Well, fact of the matter is, by using MSG, you can take advantage of its health benefits, too.
As a dietitian whose training began in medical nutrition therapy, I am super passionate about foods that can help people with conditions like diabetes and heart disease continue to eat the foods they love despite their condition.
For diabetes, one day-saver is things like diet soda. For heart disease, it’s MSG.
That’s because MSG can help you season your food with only a fraction of the sodium content of salt.
Now, if you’re athletic/active, you don’t really have to worry about your sodium intake. However, if you are someone who watches that sort of thing, using MSG instead of salt (or simply cutting the amount of salt you'd usually use with MSG) is not only tasty af from a culinary standpoint, but helps you control your sodium intake.
Pretty cool, right?
How Can I Start Using MSG?
I thought you’d never ask.
I have a shaker that has a half-and-half combination of both salt and MSG that I add to a variety of meals I make. But if there’s one that you have to try, it’s adding MSG and salt to your scrambled eggs. A chef introduced me to this idea and I swear you’ll never experience eggs the same way again once you try it.
Other than that, you can add MSG to pretty any meal you would normally add salt to be it chili, pasta, soup, roasted veggies, you name it.
Try it out and then throw me at DM @theathletesdietitian on Insta to declare your inevitable wonder.
The Bottom Line?
For the bottom line this time, I want to consult my friend and colleague Cara Harbstreet, MS, RD, LD of Street Smart Nutrition who has some things to add about the harm around MSG fear.
“I’m more than ready for MSG to be embraced for what it is - just another safe, flavor-building ingredient that can be used to add flavor. MSG is, unfortunately, an example of how one physician’s opinion can lead to decades of fear, confusion, and the alienation of certain cuisines from non-white cultures.” Which is an excellent point as MSG caused people not only to fear the ingredient, but Chinese food itself.
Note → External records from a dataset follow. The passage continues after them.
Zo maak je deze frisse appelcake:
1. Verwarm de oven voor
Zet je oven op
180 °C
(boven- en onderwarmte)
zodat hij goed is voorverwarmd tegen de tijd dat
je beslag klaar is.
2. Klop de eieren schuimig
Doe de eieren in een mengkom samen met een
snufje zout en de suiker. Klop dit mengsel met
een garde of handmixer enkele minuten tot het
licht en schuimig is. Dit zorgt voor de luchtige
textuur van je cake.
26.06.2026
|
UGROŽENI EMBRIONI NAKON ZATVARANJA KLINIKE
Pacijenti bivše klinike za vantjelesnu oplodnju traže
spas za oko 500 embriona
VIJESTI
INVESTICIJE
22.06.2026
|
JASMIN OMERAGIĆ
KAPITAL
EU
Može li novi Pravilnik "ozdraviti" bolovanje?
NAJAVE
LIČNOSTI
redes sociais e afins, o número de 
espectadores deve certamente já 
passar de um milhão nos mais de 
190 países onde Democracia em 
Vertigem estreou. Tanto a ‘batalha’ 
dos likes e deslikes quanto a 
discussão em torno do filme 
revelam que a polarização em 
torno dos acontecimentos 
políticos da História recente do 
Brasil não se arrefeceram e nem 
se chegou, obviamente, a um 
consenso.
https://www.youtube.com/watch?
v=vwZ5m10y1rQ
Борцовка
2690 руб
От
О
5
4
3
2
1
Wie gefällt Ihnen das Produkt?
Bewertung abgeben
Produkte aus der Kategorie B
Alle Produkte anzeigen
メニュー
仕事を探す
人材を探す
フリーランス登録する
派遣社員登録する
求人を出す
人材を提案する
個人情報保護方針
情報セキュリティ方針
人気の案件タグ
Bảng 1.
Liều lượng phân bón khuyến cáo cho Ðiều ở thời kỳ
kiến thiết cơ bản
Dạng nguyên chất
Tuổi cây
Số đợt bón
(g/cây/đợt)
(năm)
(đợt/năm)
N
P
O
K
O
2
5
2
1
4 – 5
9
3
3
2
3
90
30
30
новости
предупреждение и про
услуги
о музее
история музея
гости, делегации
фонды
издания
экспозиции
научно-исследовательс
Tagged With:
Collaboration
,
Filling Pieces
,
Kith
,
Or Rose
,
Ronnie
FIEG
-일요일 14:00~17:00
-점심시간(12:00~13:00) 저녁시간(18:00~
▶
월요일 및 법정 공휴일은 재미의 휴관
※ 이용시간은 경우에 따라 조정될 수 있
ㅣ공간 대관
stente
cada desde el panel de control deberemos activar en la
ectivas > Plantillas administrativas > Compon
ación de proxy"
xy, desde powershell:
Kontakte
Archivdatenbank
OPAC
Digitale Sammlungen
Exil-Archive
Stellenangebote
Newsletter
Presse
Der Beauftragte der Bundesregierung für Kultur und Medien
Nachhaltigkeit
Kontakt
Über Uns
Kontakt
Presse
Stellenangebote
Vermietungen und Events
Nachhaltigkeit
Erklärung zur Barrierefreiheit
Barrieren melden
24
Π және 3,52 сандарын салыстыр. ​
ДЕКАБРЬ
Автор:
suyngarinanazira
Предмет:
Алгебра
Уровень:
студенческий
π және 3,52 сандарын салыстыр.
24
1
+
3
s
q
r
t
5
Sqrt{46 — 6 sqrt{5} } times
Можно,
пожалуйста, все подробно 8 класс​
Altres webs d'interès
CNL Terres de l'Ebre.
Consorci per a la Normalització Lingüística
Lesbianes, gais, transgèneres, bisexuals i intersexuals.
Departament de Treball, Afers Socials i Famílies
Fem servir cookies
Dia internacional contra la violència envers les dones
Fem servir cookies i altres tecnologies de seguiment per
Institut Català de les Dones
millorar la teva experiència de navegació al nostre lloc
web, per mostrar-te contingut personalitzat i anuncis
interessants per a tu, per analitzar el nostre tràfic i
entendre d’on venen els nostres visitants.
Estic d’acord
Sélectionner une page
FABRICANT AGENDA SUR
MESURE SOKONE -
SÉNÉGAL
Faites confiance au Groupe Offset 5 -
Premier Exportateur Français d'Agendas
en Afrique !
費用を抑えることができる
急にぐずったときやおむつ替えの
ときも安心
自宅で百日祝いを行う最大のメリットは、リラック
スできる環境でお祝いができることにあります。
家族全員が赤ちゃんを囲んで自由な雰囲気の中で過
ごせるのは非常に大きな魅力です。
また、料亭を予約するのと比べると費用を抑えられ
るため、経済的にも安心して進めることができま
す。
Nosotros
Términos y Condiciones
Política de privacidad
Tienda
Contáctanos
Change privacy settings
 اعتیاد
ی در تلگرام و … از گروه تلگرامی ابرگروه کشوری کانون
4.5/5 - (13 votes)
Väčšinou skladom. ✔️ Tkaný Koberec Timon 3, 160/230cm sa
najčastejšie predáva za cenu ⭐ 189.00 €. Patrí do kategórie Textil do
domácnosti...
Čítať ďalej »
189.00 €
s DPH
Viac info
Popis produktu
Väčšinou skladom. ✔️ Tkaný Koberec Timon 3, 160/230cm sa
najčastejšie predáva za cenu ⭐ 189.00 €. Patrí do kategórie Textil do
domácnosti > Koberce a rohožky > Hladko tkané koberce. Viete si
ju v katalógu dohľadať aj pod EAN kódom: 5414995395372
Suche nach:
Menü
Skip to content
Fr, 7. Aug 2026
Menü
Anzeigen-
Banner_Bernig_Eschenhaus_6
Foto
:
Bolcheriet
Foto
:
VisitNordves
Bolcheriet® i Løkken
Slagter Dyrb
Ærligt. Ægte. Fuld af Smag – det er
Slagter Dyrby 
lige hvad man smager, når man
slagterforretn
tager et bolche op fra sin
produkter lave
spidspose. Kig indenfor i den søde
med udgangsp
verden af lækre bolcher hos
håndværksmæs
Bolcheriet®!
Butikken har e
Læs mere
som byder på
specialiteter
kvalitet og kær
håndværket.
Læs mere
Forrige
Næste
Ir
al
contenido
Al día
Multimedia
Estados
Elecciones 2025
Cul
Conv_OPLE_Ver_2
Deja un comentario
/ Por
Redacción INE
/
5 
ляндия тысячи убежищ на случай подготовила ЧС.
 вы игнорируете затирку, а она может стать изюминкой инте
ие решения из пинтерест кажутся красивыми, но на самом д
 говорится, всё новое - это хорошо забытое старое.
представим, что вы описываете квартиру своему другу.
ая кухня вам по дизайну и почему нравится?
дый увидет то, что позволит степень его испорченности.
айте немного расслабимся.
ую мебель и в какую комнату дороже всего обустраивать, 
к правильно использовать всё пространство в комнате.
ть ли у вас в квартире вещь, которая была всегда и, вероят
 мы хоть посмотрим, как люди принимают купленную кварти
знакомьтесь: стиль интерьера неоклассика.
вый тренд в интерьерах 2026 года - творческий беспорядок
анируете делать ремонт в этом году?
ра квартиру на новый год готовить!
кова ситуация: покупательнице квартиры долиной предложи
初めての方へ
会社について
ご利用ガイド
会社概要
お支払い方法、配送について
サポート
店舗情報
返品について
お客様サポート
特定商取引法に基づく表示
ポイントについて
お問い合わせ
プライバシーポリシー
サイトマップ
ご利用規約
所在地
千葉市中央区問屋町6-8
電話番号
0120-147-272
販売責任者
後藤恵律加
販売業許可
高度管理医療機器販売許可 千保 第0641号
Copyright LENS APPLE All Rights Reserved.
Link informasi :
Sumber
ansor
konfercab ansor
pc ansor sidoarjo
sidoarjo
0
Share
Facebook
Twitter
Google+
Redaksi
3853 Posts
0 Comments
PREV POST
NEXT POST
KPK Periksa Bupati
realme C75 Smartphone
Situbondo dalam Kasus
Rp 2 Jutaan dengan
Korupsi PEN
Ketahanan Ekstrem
“I know many dietitians have been on board with MSG for a long time,” Cara says. And I’m one of those dietitians! “But even still, it’s difficult to help people overcome their conditioned beliefs they’ve heard and internalized for years. And naturally, as an Asian-American woman, I’m proud to be a part of any awareness campaign that can shed a positive light on Asian cuisines, cultures, and history that is not often mentioned or featured.”